Cet avantage peut s'avérer précieux dans de multiples situations : les voyageurs lui trouveront par exemple une grande utilité lorsqu'ils se trouvent à l'étranger.

Un projet nécessitant la collaboration de tous les acteurs du secteur

De manière à pouvoir remplir ses objectifs auprès des utilisateurs, la carte SIM inamovible devra être compatible avec tous les opérateurs mobile dans le monde. Dans le cas contraire, certains smartphones risqueraient en effet d'être associés à un opérateur spécifique, sans possibilité de changement.

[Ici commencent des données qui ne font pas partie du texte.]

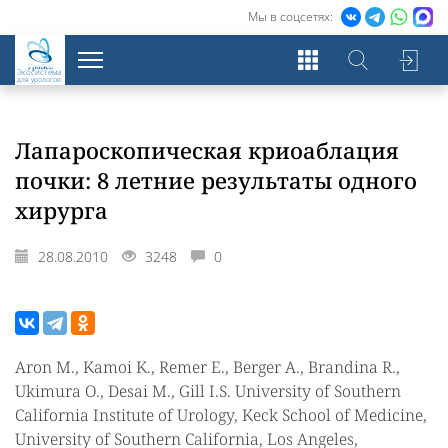
Мы в соцсетях:
Экосистема
для урологов
Лапароскопическая криоаблация
почки: 8 летние результаты одного
хирурга
28.08.2010
3248
0
Aron M., Kamoi K., Remer E., Berger A., Brandina R.,
Ukimura O., Desai M., Gill I.S. University of Southern
California Institute of Urology, Keck School of Medicine,
University of Southern California, Los Angeles,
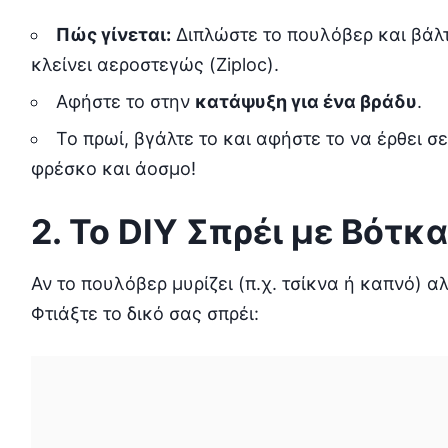
Πώς γίνεται:
Διπλώστε το πουλόβερ και βάλτ
κλείνει αεροστεγώς (Ziploc).
Αφήστε το στην
κατάψυξη για ένα βράδυ
.
Το πρωί, βγάλτε το και αφήστε το να έρθει σ
φρέσκο και άοσμο!
2. Το DIY Σπρέι με Βότκα
Αν το πουλόβερ μυρίζει (π.χ. τσίκνα ή καπνό) α
Φτιάξτε το δικό σας σπρέι:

En plus des fabricants d'appareils munis de carte SIM, parmi lesquels Apple et Samsung seraient actuellement en cours de négociation, cette évolution implique donc tous les opérateurs. Plusieurs d'entre eux se sont d'ores et déjà manifestés pour apporter leur soutien au projet : Vodafone, AT&T, Deutsche Telekom, Orange, Telefónica… L'initiative est également encouragée par l'association internationale d'opérateurs mobile GSMA.

Les fabricants de cartes SIM sont tout aussi concernés puisqu'ils étaient jusqu'à présent chargés non seulement de la production et de la commercialisation desdites cartes, mais également du système d'exploitation permettant leur connexion avec le réseau des opérateurs. L'annonce de l'avancée des négociations a par ailleurs immédiatement fait chuter l'action du fabricant français de carte SIM Gemalto, ce dont sa direction s'étonne considérant plutôt la e-SIM comme une « opportunité » que comme une menace.

Les négociations sont en bonne voie

La généralisation de l'e-SIM est envisagée dès l'année prochaine… à condition que constructeurs et opérateurs parviennent à un accord. En effet, l'expérience d'Apple ayant consisté à équiper ses iPad Air 2 et iPad mini 3 avec des « Apple SIM » permettant aux abonnés de choisir leur opérateur avait fortement inquiété lesdits opérateurs à la fin 2014.

Les négociations en cours auraient toutefois conduit à un accord incluant une carte intégrée à l'appareil mobile par le fabricant, mais dont les informations seraient téléchargées. Cela permettrait ainsi aux opérateurs de conserver la responsabilité de la transmission des données et la propriété des secrets d'authentification et d'identification.

La GSMA travaille déjà à la normalisation et la sécurisation de ce mécanisme de téléchargement, et les fabricants de cartes SIM continueront à priori de produire les puces et les logiciels d'identification nécessaires.

Si ce compromis rassure les opérateurs, ils redoutent tout de même la définition d'un standard par Apple qui pourrait ensuite le commercialiser pour une multitude d'objets connectés. Même si la GSMA a affirmé travailler avec le constructeur et être plutôt optimiste quant à son soutien à l'initiative, la e-SIM ne remplacera d'ailleurs probablement pas l'Apple SIM qui pourrait être incluse dans la prochaine génération d'iPhone.